In beiden Fällen kein Grund andere Berufstätige dann auch in solch eine Situation zu bringen, in dem man deren Kundschaft durch Schwarzverkauf abwirbt...
Ein heutiger Rentner ohne Rente hat zu seinen Lebzeiten nicht viel getan und ein Geringverdiener kann was dafür tun genug zu verdienen...
Ich weiß sehr pauschal aber es passt...
Letztendlich landen alle auf dem Niveau vom Geld her eines Hartz4 Empfängers Minimum...


----------



## 50er-Jäger (20. Dezember 2018)

DUSpinner schrieb:


> Warum verkaufen Jäger ihr geschossenes Wild, ohne dass sie am Pranger gestellt werden? Wird hier mit zweierlei Maß gemessen.
- - - - -
> Ziel der Aufgabe: Setze den Forumstext zum Schwarzverkauf und zum Wildverkauf durch Jäger nach seinem letzten Satz fort. Die Zeilen spielen dabei keine Rolle.
- - - - -
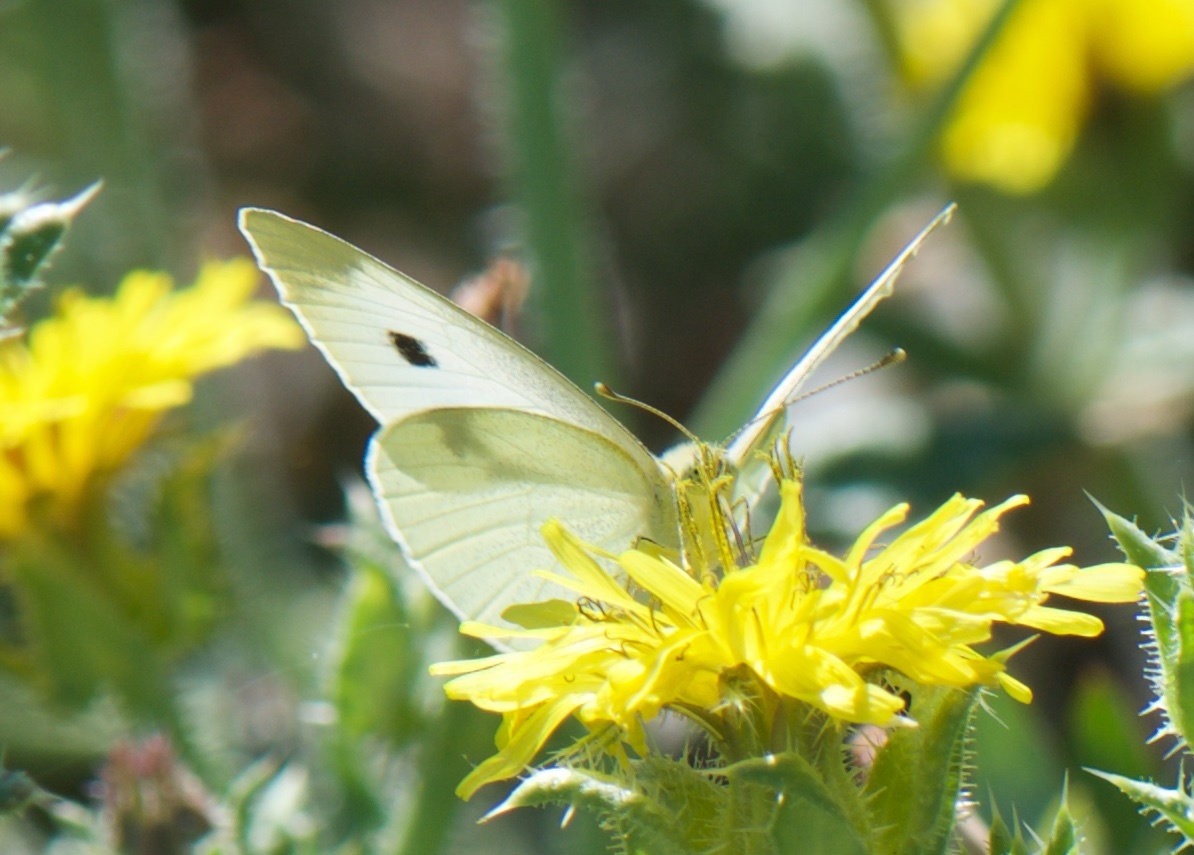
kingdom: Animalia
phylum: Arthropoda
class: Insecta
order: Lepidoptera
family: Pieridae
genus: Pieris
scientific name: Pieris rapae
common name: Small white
- - - - -
> Antwort zur Aufgabe:
> 
> Ich persönlich habe bisher noch keinen gefangenen Fisch verkauft aber ab und an Verwandten oder Freunden verschenkt.



Ganz einfach, weil sie es dürfen, Angler hingegen nicht, steht meist direkt in den Angelpapieren...


----------



## TeeHawk (20. Dezember 2018)

§9 Abs 1 KÜFVo für M-V

1. Die Fischerei ist nur für den Eigenbedarf zulässig.

Könnte also ganz schön Ärger geben... mal abgesehen von der gewerblichen Tätigkeit, die man wohl anmelden müsste...

Und dann auch noch die Anzeige mit Namen und kompletter Anschrift. Ziemlich blauäugig! Das macht es der zuständigen Behörde ziemlich einfach...


----------



## Gelöschtes Mitglied 150887 (20. Dezember 2018)

D1985 schrieb:


> Manche gehen Flaschen sammeln und er verkauft gefangene Fische. Könnte ja auch so sein. Das würde ich deutlich weniger verwerflich finden, als wenn man aus allem Geld schlagen will und den Hals nicht voll bekommt. Man weiss es nicht....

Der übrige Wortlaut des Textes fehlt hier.